Did you miss that bit?

harsh1224
Jun '22
1

Completely man!!!
Thanks a lot!

I thought imma never get a reply on spoj forums…

harsh1224
Jun '22
simes

@simes Thanks for helping. Bro I just modified the code into multisource dijkstra
Still getting WA. can you please provide some crucial testcases.

#include<bits/stdc++.h>
using namespace std;

// # = 35
// @ = 64
// . = 46
// s = 115

int n,m,j; 
const int N = 100;
const int INF = 9;
vector<int> g[N];
int vis[N][N];
pair<int,int> dist[N][N];
vector<pair<int,int>> exits;

vector<pair<int,int>> movements = {
    {0,1},{0,-1},{1,0},{-1,0}
};

bool isvalid(int i, int j){
    return i>=0 && j>=0 && i<n && j<m;
}

void bfs(){
    int sourcei,sourcej;
    set<pair<int,pair<int,int>>> q;

    for(auto pr:exits){
        sourcei = pr.first;
        sourcej = pr.second;
        q.insert({0,{sourcei,sourcej}});
        dist[sourcei][sourcej] = {0,INF};
    }

    while(q.size()>0){
        auto curr_v = *q.begin();
        int curr_i = (curr_v.second).first;
        int curr_j = (curr_v.second).second;
        int spikes = curr_v.first;
        q.erase(q.begin());

        if(vis[curr_i][curr_j]) continue;
        vis[curr_i][curr_j] = 1;

        for(auto m : movements){
            int child_i = curr_i + m.first;
            int child_j = curr_j + m.second;
            int spikec = spikes;
            if(!isvalid(child_i,child_j)) continue;
            if(g[child_i][child_j] == 115) spikec = spikes+1;
            if(vis[child_i][child_j]) continue;
            if(g[child_i][child_j]==35) continue;

            if(dist[child_i][child_j].second > spikec){
                dist[child_i][child_j] = {(dist[curr_i][curr_j].first +1),spikec};
                q.insert({spikec , {child_i,child_j}});
            }
        }
    }
}

int main(){
    cin>>n>>m>>j;
    int end_j,end_i;

    for (int i = 0; i < N; ++i){
        for (int j = 0; j < N; ++j){
            dist[i][j].second = INF;
            dist[i][j].first = 0;
        }
    }

    for (int i = 0; i < n; ++i){
        for (int j = 0; j < m; ++j){
            char x; cin>>x;
            g[i].push_back((int)x);
            if(x=='@') {
                exits.push_back({i,j});
            }
            if(x=='x'){
                end_i = i;
                end_j = j;
            }
        }
    }
    
    bfs();

    // for (int i = 0; i < n; ++i)
    // {
    //     for (int j = 0; j < m; ++j)
    //     {
    //         cout<<dist[i][j].first<<","<<dist[i][j].second<<" ";
    //     }cout<<endl;
    // }

    if(dist[end_i][end_j].second <= (int)j/2) cout<<"SUCCESS"<<endl;
    else cout<<"IMPOSSIBLE"<<endl;

    return 0;
}
simes
Jun '22

I can’t find a test case that fails, but I think I’ve spotted the problem.

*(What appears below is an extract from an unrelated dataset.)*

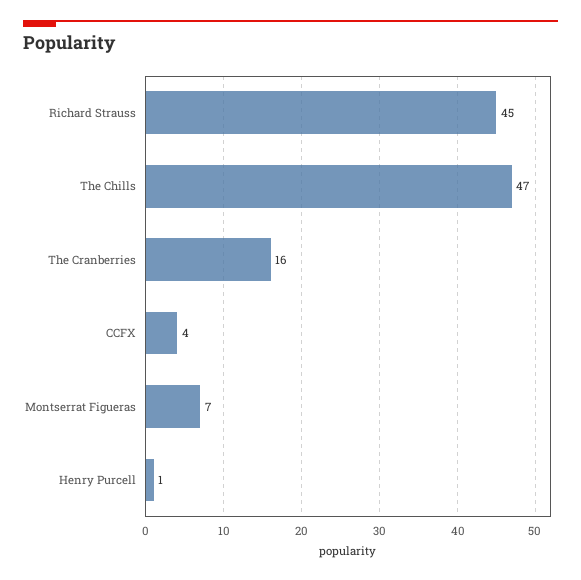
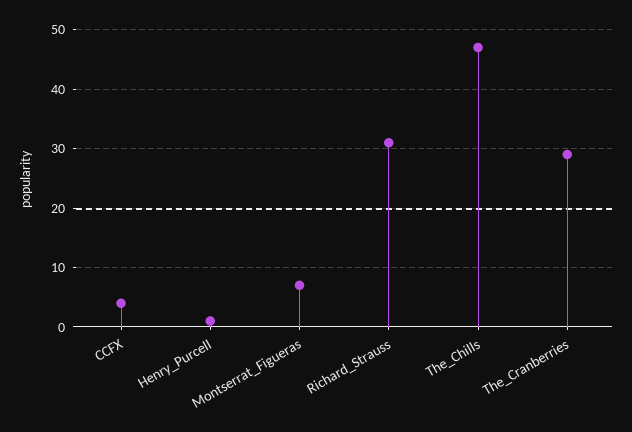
Richard Strauss: 45 -> 30
The Cranberries: 16 -> 30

Consider a test case like this.

4 3 0
@#@
s#.
…
#x#

Now imagine the next position to be considered is r3c2, and for the sake of argument, say the current route came past the single spike. The treasure is reachable, but the spike limit is breached. However, the position r3c2 is marked as visited.

So, when the other route to the treasure, the one without the spike, reaches the same r3c2 position, it reaches this line:

if(vis[child_i][child_j]) continue;

finds the position has already been visited, and so doesn’t reach the treasure.

Now I can’t make this happen, but I think it can. It depends on the order that the queued items are processed, which depends on the order they’re extracted from the set. (btw, why use a set for the queue, rather than the more usual queue or vector?)

harsh1224
Jun '22

Thankyou for replying simes! I got your point.
But this has already been taken care of. you can try printing the entire distance array (the commented out code in main() function ). And the dijkstra is implemeted such a way that it will always choose the shortest “spike path”

I dont know what testcases are failing hope that some admin will reply soon. @adminek123 @admins

Its the way dijkstra works iguess. coz if I use queue, evrytime I’ll have to run an O(N) loop to extract the minimum element, while its less expensive if we use set.

simes
Jun '22
1

Ah I see, I hadn’t spotted that. I’m more used to seeing a priority queue used for that.

Edit: one of the comments seems to suggest you need to handle test cases with no treasure. I’m not convinced, but might be worth a try.

harsh1224
Jun '22

This was the problem bro! @simes
INF was supposed to be 1e9+10 while I set it to 9 while dry running the code (for the sake of avoiding big numbers)

Now it is accepted. LOL

That seems more of a typo.

BTW Thanks a lot for supporting!

simes
Jun '22

Well that explains it… I’m disappointed I didn’t spot it though!